> **Problem**
When you reach the line containing "## **1. Voorbereiding**" in the entries below, start writing out each line exactly, and stop after the line containing "36 THE FELTONS IN ENGLAND AND AMERICA".

> **Stored dataset items**
◇ ◇ ◇ ◇ ◇

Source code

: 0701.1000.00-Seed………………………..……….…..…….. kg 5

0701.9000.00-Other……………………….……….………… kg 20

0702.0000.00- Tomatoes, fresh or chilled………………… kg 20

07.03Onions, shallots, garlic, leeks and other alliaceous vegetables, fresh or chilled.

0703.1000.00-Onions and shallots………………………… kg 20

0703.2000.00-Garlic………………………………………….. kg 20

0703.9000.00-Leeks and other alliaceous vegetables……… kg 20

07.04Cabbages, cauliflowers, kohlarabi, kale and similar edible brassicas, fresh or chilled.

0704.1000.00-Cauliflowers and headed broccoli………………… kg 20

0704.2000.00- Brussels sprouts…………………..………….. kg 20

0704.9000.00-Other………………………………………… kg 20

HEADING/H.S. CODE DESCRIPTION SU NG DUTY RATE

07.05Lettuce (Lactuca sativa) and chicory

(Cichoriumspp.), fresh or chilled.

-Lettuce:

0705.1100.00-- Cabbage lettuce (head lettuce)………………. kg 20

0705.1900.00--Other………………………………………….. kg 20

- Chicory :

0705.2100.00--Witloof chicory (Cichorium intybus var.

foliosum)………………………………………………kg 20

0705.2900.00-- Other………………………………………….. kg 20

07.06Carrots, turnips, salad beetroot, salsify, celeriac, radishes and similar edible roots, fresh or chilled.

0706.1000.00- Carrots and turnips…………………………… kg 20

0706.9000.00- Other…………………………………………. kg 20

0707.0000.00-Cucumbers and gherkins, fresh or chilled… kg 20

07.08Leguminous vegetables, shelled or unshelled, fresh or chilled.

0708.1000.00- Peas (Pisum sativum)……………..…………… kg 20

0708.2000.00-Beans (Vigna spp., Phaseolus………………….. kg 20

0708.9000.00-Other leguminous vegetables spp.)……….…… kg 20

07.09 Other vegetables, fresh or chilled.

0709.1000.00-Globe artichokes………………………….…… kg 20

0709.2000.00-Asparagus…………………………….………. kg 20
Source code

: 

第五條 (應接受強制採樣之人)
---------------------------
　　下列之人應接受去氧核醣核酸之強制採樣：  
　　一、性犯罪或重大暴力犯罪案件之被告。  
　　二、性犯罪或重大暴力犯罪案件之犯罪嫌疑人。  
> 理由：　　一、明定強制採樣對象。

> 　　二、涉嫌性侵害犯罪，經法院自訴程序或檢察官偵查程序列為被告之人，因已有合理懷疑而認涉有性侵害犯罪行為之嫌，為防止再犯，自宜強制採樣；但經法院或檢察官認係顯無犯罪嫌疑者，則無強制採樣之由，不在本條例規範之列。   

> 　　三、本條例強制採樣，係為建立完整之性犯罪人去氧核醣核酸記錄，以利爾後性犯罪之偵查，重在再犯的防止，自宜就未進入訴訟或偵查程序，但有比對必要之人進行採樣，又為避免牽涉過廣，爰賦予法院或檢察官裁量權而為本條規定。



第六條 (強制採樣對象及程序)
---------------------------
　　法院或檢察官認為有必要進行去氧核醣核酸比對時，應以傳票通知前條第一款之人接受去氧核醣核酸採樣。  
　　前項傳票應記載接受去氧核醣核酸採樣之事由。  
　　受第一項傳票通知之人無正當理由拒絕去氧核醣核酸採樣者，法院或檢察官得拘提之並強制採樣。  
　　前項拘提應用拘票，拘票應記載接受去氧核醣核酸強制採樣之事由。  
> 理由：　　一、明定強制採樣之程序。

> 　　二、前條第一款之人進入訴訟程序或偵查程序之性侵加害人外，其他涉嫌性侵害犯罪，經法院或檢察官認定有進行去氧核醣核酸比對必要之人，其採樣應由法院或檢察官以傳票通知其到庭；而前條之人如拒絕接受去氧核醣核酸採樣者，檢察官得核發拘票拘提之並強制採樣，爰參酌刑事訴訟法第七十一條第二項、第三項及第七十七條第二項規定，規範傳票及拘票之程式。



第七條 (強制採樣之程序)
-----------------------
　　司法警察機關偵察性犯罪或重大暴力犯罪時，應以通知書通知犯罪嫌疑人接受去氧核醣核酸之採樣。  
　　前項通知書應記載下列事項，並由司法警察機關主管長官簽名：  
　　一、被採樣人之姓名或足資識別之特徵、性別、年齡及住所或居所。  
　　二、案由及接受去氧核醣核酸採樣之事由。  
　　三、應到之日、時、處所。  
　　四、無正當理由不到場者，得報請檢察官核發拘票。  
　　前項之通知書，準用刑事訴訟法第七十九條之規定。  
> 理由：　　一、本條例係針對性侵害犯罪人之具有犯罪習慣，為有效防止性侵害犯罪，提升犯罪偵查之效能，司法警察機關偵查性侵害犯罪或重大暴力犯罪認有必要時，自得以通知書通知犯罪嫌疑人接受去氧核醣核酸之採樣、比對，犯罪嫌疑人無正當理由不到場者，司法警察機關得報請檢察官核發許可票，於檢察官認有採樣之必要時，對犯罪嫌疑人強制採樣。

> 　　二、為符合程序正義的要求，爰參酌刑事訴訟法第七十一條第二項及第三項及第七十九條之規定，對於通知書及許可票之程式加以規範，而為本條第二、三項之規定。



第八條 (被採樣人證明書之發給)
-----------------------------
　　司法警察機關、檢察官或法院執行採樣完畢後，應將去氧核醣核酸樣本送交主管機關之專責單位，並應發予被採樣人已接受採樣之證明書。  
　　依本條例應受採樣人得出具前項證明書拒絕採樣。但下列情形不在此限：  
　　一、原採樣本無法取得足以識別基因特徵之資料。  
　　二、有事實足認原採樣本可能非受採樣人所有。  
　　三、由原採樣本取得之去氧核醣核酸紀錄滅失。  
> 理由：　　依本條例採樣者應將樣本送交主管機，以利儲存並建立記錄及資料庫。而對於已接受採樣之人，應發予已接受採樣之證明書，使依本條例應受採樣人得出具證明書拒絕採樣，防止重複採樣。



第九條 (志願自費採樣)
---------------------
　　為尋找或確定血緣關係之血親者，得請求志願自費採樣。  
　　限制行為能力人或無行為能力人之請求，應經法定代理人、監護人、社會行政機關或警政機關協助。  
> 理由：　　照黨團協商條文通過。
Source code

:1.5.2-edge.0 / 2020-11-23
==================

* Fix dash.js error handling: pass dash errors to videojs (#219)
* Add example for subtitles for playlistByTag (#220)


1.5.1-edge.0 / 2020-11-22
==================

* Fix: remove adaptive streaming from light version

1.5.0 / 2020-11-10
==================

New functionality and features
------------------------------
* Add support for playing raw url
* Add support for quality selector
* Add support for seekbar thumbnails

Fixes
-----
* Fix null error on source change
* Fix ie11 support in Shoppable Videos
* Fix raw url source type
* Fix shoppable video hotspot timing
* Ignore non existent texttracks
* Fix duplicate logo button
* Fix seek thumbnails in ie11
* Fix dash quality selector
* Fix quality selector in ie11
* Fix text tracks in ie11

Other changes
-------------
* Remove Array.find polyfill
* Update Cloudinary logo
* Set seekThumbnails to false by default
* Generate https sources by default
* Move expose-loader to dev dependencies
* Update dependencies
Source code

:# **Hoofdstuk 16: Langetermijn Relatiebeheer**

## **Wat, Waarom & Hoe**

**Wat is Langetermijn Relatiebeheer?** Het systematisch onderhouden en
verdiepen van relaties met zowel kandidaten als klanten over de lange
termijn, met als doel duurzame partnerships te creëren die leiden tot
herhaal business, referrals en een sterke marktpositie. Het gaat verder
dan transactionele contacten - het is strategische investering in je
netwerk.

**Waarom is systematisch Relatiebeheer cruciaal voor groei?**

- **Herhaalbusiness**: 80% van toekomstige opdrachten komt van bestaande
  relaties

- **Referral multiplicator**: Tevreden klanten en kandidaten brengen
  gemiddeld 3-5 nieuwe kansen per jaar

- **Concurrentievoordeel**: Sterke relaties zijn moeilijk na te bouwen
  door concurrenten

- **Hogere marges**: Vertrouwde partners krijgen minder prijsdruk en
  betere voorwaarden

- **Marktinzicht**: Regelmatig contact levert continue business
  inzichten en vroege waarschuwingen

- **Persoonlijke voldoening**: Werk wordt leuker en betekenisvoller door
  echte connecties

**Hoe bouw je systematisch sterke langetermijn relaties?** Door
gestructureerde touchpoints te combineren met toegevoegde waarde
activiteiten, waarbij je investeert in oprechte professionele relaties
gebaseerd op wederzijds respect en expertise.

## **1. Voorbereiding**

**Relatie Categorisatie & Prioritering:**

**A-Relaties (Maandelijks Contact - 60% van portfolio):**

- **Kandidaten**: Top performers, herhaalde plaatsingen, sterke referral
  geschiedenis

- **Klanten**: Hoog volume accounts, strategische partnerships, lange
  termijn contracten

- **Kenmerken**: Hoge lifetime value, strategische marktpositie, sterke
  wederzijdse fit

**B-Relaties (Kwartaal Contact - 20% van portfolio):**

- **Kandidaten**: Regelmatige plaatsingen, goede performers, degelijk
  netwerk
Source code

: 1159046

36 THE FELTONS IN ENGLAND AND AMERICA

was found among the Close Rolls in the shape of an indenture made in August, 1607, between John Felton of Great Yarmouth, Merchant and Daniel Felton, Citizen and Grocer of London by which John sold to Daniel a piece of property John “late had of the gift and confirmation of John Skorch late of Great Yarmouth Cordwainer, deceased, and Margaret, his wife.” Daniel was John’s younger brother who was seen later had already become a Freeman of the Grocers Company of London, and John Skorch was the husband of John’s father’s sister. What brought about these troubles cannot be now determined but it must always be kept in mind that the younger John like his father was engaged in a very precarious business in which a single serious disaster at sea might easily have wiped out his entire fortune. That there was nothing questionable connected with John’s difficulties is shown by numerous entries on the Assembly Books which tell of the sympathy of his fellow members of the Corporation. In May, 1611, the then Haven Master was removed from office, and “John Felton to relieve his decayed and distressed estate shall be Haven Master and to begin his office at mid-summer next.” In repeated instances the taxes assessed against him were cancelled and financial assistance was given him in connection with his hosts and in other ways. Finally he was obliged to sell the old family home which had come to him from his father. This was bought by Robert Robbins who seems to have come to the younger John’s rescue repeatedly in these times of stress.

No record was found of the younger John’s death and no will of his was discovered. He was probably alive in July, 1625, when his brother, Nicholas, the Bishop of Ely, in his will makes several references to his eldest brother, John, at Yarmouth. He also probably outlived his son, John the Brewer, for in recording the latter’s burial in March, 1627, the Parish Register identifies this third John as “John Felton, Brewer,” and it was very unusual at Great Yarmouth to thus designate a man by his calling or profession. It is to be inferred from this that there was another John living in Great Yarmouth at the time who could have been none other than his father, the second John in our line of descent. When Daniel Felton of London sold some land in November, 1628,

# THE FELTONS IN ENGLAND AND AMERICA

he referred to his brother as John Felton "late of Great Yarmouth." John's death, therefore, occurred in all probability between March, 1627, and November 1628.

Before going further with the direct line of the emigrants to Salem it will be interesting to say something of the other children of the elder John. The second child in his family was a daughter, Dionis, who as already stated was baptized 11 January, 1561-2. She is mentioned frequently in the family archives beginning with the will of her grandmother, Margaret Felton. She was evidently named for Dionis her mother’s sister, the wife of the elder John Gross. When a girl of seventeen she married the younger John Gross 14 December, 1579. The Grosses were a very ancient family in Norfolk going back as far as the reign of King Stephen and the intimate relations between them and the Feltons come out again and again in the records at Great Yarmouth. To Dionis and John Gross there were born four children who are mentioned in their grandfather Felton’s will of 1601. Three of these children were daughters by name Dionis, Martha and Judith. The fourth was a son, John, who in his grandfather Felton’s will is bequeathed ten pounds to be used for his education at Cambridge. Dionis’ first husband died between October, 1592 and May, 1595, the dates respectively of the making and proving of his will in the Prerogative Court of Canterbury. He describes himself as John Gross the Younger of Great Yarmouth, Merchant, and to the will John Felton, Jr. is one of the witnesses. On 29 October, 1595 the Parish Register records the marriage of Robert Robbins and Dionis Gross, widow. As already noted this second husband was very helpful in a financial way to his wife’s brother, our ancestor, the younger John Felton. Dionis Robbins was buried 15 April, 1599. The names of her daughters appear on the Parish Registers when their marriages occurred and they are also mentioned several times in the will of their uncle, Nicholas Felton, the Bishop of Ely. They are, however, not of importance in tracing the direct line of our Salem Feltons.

◇ ◇ ◇ ◇ ◇

> **Written reply**
## **1. Voorbereiding**

**Relatie Categorisatie & Prioritering:**

**A-Relaties (Maandelijks Contact - 60% van portfolio):**

- **Kandidaten**: Top performers, herhaalde plaatsingen, sterke referral
  geschiedenis

- **Klanten**: Hoog volume accounts, strategische partnerships, lange
  termijn contracten

- **Kenmerken**: Hoge lifetime value, strategische marktpositie, sterke
  wederzijdse fit

**B-Relaties (Kwartaal Contact - 20% van portfolio):**

- **Kandidaten**: Regelmatige plaatsingen, goede performers, degelijk
  netwerk
Source code

: 1159046

36 THE FELTONS IN ENGLAND AND AMERICA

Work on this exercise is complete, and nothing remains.